**SUPPLIED PASSAGE**:
Michael Thomas Joseph Keane (born 29 December 1982) is an Irish former professional footballer who played on the left side of midfield. He played as a professional from 2000 until 2008, turning out for Preston North End, Grimsby Town, Hull City and Rotherham United before ending his career when he was released by League of Ireland Premier Division team St Patrick's Athletic in 2008.

Playing career

Preston North End
Keane was born  in Dublin. He started his career in 2000 at Preston North End, he was part of a decent youth team under David Moyes that helped strengthen the club's position in the First Division. Keane came to prominence in the 2001–02 season where he played alongside Jon Macken. After twice breaking his foot, and only making one start during the 2002–03 season, he was made available for loan and joined fellow First Division side Grimsby Town on the transfer deadline day in March 2003. He joined The Mariners with the hope of saving them from relegation. Despite playing well, and scoring two goals, Grimsby were relegated. Despite interest from Grimsby in signing Keane on a permanent basis, he returned to Deepdale following the end of the season and returned to first team action for Preston.

Hull City
After four years and over 50 games at Preston, Keane signed for Hull City for £500,000 in June 2004, saying "It's dropping down a division, but I look at it as a stepping stone. I think this is a club that's definitely on the up", and was part of an impressive squad that was put together at the Yorkshire club. However, he started only twelve games during the 2004–05 season and with no future at the club, he was loaned out to Rotherham United for one month in March 2005.

Rotherham United
After impressing during his loan spell at Millmoor, Keane signed for the club permanently on a two-year contract. He featured extensively for Rotherham during the 2005–06 season until an operation on a hernia condition in November 2005 ruled him out for several weeks. Later in the season, after returning from the operation, he was sent off against Tranmere in April 2006, leading to a five-match ban that ruled him out for the rest of the season. He was later charged with persistent misconduct by the Football Association having been sent off three times during the season. He was released at the end of the 2006–07 season following the relegation of Rotherham from League One.

**EXERCISE 1**: Swap every "image" in the records for "frame", leaving everything else in them unchanged.
The text about the footballer has no connection to the records that follow it.

**INPUT MATERIAL**:

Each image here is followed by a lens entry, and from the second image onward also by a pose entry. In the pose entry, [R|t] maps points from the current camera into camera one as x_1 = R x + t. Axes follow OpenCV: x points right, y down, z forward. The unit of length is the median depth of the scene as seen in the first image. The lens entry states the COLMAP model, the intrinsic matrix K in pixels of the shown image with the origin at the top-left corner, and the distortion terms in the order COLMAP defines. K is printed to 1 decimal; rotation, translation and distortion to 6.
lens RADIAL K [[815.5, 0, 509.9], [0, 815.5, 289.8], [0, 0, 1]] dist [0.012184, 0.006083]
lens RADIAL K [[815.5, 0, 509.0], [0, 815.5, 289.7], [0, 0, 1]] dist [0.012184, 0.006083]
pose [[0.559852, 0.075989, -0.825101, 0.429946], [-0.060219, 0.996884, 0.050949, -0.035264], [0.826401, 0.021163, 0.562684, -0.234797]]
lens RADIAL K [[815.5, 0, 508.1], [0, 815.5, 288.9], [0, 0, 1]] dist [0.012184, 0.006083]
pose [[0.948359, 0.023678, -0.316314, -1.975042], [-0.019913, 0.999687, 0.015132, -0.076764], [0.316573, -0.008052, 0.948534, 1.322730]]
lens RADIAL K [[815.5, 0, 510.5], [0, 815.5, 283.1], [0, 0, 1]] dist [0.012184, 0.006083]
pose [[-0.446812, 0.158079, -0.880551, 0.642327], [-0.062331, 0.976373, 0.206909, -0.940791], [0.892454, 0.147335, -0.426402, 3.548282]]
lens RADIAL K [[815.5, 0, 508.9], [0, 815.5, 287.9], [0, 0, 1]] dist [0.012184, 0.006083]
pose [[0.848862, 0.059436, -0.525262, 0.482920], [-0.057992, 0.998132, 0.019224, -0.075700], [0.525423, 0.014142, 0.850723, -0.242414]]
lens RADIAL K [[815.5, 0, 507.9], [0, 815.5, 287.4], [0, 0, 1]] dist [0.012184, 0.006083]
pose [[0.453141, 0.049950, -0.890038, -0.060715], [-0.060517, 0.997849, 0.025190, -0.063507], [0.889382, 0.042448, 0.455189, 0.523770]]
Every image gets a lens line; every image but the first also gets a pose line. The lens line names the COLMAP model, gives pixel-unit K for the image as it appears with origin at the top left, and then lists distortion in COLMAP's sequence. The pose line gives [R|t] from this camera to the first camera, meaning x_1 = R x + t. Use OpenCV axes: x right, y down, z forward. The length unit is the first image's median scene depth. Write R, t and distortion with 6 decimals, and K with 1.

**EXERCISE 2**: According to the passage on Michael Keane's career, what fee did Hull City pay to sign him?

**TASK RESPONSE 1**:
Each frame here is followed by a lens entry, and from the second frame onward also by a pose entry. In the pose entry, [R|t] maps points from the current camera into camera one as x_1 = R x + t. Axes follow OpenCV: x points right, y down, z forward. The unit of length is the median depth of the scene as seen in the first frame. The lens entry states the COLMAP model, the intrinsic matrix K in pixels of the shown frame with the origin at the top-left corner, and the distortion terms in the order COLMAP defines. K is printed to 1 decimal; rotation, translation and distortion to 6.
lens RADIAL K [[815.5, 0, 509.9], [0, 815.5, 289.8], [0, 0, 1]] dist [0.012184, 0.006083]
lens RADIAL K [[815.5, 0, 509.0], [0, 815.5, 289.7], [0, 0, 1]] dist [0.012184, 0.006083]
pose [[0.559852, 0.075989, -0.825101, 0.429946], [-0.060219, 0.996884, 0.050949, -0.035264], [0.826401, 0.021163, 0.562684, -0.234797]]
lens RADIAL K [[815.5, 0, 508.1], [0, 815.5, 288.9], [0, 0, 1]] dist [0.012184, 0.006083]
pose [[0.948359, 0.023678, -0.316314, -1.975042], [-0.019913, 0.999687, 0.015132, -0.076764], [0.316573, -0.008052, 0.948534, 1.322730]]
lens RADIAL K [[815.5, 0, 510.5], [0, 815.5, 283.1], [0, 0, 1]] dist [0.012184, 0.006083]
pose [[-0.446812, 0.158079, -0.880551, 0.642327], [-0.062331, 0.976373, 0.206909, -0.940791], [0.892454, 0.147335, -0.426402, 3.548282]]
lens RADIAL K [[815.5, 0, 508.9], [0, 815.5, 287.9], [0, 0, 1]] dist [0.012184, 0.006083]
pose [[0.848862, 0.059436, -0.525262, 0.482920], [-0.057992, 0.998132, 0.019224, -0.075700], [0.525423, 0.014142, 0.850723, -0.242414]]
lens RADIAL K [[815.5, 0, 507.9], [0, 815.5, 287.4], [0, 0, 1]] dist [0.012184, 0.006083]
pose [[0.453141, 0.049950, -0.890038, -0.060715], [-0.060517, 0.997849, 0.025190, -0.063507], [0.889382, 0.042448, 0.455189, 0.523770]]
Every frame gets a lens line; every frame but the first also gets a pose line. The lens line names the COLMAP model, gives pixel-unit K for the frame as it appears with origin at the top left, and then lists distortion in COLMAP's sequence. The pose line gives [R|t] from this camera to the first camera, meaning x_1 = R x + t. Use OpenCV axes: x right, y down, z forward. The length unit is the first frame's median scene depth. Write R, t and distortion with 6 decimals, and K with 1.

**TASK RESPONSE 2**: £500,000